BEGIN Entries provided

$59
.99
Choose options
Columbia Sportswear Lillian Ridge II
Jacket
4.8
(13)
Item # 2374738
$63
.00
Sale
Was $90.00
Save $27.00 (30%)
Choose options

END Entries provided
BEGIN Entries provided

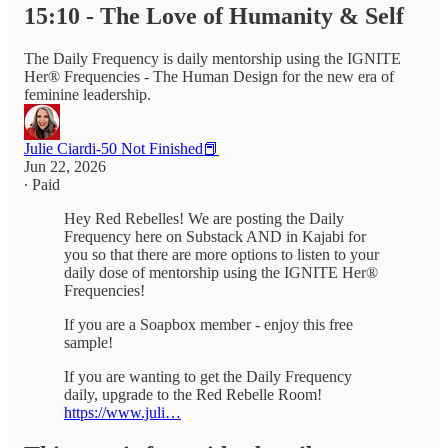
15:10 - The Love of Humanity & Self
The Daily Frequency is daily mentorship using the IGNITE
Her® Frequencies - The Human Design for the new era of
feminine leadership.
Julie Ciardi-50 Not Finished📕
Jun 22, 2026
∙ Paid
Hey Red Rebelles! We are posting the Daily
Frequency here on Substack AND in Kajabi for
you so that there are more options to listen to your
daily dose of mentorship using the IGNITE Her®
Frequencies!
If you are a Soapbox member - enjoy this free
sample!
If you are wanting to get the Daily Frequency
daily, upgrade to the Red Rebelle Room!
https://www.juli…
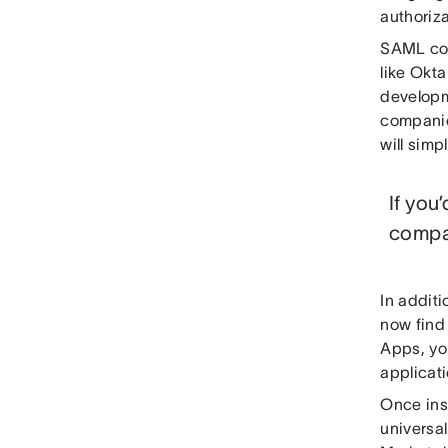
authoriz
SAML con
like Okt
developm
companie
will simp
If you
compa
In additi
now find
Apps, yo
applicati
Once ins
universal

END Entries provided

The task =
Check every line of the records above for the string "IGNITE". Copy those that hold it.

Final answer =
The Daily Frequency is daily mentorship using the IGNITE
daily dose of mentorship using the IGNITE Her®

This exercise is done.